Let's say that there are n people, or |F| = n. If we set just the n edges between F pairs, we will get a matching of size n, so max is more than that. Let's suppose that A is the maximum matching. We can look at how many hookups does it generate, let's say k. For all the non-hooked f (pairs of corresponding vertices) either there's no edge from H-F or from F-G (or neither, but then we put between the f pair), so the two vertices for some f are connected to a total of one edge. All the hooked ones have both H-F and F-G, so the two of them are incidental to 2. In other words, if A has size n+k, there are exactly k hookups
Now, let's suppose that we can generate k+1 hookups -> we can connect the corresponding edges so we will have 2*(k+1), and for the other n-(k+1)=n-k-1 f pairs we can connect the pairs at the worst since there's always an edge between them. In other words, we have a matching with 2k+2 + n-k-1 = n+k+1 edges which is a contradiction with A being the maximum matching. So A has the max hookups, in other words maximum matching algorithm on the graph will solve the problem. According to the net, we can do that in O(E*sqrt(V)).

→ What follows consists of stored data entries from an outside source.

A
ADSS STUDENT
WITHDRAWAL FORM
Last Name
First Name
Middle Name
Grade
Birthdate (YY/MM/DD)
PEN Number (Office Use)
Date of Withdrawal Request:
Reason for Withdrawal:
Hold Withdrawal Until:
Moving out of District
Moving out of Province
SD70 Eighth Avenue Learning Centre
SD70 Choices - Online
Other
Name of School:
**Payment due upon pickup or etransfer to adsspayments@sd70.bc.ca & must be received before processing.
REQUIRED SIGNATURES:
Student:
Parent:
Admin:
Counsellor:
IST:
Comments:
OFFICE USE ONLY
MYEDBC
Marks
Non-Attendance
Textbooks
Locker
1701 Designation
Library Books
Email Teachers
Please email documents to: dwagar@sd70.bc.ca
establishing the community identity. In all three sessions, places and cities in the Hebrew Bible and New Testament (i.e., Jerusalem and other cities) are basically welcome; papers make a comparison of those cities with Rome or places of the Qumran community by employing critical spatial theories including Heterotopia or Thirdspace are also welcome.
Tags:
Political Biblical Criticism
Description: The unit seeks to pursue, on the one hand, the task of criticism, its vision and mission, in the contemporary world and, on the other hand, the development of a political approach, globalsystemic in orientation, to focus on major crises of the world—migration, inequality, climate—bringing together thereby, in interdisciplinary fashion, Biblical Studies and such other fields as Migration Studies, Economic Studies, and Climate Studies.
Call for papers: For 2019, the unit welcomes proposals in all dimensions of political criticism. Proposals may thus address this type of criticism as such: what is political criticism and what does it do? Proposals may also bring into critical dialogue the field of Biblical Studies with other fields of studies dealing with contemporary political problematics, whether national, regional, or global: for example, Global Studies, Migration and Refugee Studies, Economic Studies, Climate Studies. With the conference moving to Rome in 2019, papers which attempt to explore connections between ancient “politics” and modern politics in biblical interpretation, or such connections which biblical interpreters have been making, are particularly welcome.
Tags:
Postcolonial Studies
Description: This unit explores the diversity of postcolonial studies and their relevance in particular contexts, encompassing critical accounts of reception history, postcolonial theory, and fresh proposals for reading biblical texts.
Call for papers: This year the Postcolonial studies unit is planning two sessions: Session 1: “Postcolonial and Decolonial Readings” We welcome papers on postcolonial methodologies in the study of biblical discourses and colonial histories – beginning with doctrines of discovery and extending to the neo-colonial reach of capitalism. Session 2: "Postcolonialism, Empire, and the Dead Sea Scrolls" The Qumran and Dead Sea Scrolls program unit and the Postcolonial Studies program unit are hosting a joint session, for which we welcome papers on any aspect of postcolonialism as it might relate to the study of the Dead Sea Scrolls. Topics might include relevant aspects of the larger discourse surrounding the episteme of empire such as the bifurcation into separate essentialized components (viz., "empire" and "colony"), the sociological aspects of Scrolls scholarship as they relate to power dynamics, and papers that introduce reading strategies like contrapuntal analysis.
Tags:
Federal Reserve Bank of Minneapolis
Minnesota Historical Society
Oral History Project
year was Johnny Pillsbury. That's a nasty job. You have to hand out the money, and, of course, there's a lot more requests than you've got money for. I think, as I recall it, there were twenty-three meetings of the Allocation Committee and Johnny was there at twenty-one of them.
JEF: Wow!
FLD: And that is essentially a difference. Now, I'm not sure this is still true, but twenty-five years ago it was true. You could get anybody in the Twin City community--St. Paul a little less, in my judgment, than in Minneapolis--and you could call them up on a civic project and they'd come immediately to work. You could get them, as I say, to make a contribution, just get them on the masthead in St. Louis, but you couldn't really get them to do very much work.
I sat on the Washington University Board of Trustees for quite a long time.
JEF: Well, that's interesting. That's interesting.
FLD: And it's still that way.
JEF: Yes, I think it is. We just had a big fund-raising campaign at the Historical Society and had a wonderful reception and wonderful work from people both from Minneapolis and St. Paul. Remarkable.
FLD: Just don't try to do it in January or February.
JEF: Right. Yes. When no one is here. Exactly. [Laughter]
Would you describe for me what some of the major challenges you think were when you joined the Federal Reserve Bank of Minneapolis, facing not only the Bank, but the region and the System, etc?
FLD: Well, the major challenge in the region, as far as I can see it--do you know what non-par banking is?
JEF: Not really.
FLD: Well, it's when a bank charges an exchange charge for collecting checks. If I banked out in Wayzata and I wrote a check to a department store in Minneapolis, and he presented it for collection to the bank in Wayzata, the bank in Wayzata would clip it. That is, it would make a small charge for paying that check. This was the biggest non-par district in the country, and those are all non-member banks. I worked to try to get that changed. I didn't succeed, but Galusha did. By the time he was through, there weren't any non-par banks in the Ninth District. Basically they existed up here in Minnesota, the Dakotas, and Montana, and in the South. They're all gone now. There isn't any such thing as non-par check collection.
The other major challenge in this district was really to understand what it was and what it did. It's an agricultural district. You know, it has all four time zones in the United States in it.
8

Haha well you weren't supposed to read the hints right off the bat...

My thinking was that if someone wanted to work on it and got stuck, they could read the hints (w/the 2nd hint being much stronger than the first) at their own pace if they get stuck. Also b/c I was afraid I'd do what I did & completely forget about this thread. So, sorry if I gave it away :/

 

[Borealis7]

ok, lets stop the Discrete Math nonsense and get back to riddles!

here's an easy one. like i said earlier, i can sort a set of N integers in the range [0..K], in O(N + K) complexity. assuming no Memory restrictions, how do i do that?

and here's something to think about: (not a hint, but read it after you got a solution)

Spoiler

it shouldn't come as a surprise that i can do this sort in what appears to be less than O(NLogN) complexity, because its not. after all, in most cases N <<< K. so if i sort in O(K) complexity and K > NLogN then its not really that effective. but if N = O(K) then fire away and sort quickly!

 

[iCyborg]

Haha well you weren't supposed to read the hints right off the bat...

My thinking was that if someone wanted to work on it and got stuck, they could read the hints (w/the 2nd hint being much stronger than the first) at their own pace if they get stuck. Also b/c I was afraid I'd do what I did & completely forget about this thread. So, sorry if I gave it away :/

I had already thought about it earlier, didn't see a way, and I didn't want to spend much time pondering about it. So I went straight for the hints


@Borealis
How is an algorithm for a specific matching problem + complexity discussion discrete math nonsense, and algorithm for a specific sorting problem + complexity question not? Looks like if you want the math nonsense to stop, then we shouldn't answer your question for the exact same reasons either

 

[Borealis7]

because my question doesn't involve math. i just want a psuedo-code answer, not a full complexity analysis. the point is funding the trick that does what i ask, and its for funz!

discrete math is not fun...

 

[iCyborg]

If you read my previous post more carefully (or at all), you'd see that the only complexity analysis was a single quote for the complexity of the matching algorithm. The rest was explaining why eLiu's stuff works. Your hint contains 3x more complexity analysis than my post. And math is fun
I think the solution may have even been mentioned in this thread: some sort of counting sort, it's well known these have O(n+k) complexity and are applicable to cases like these.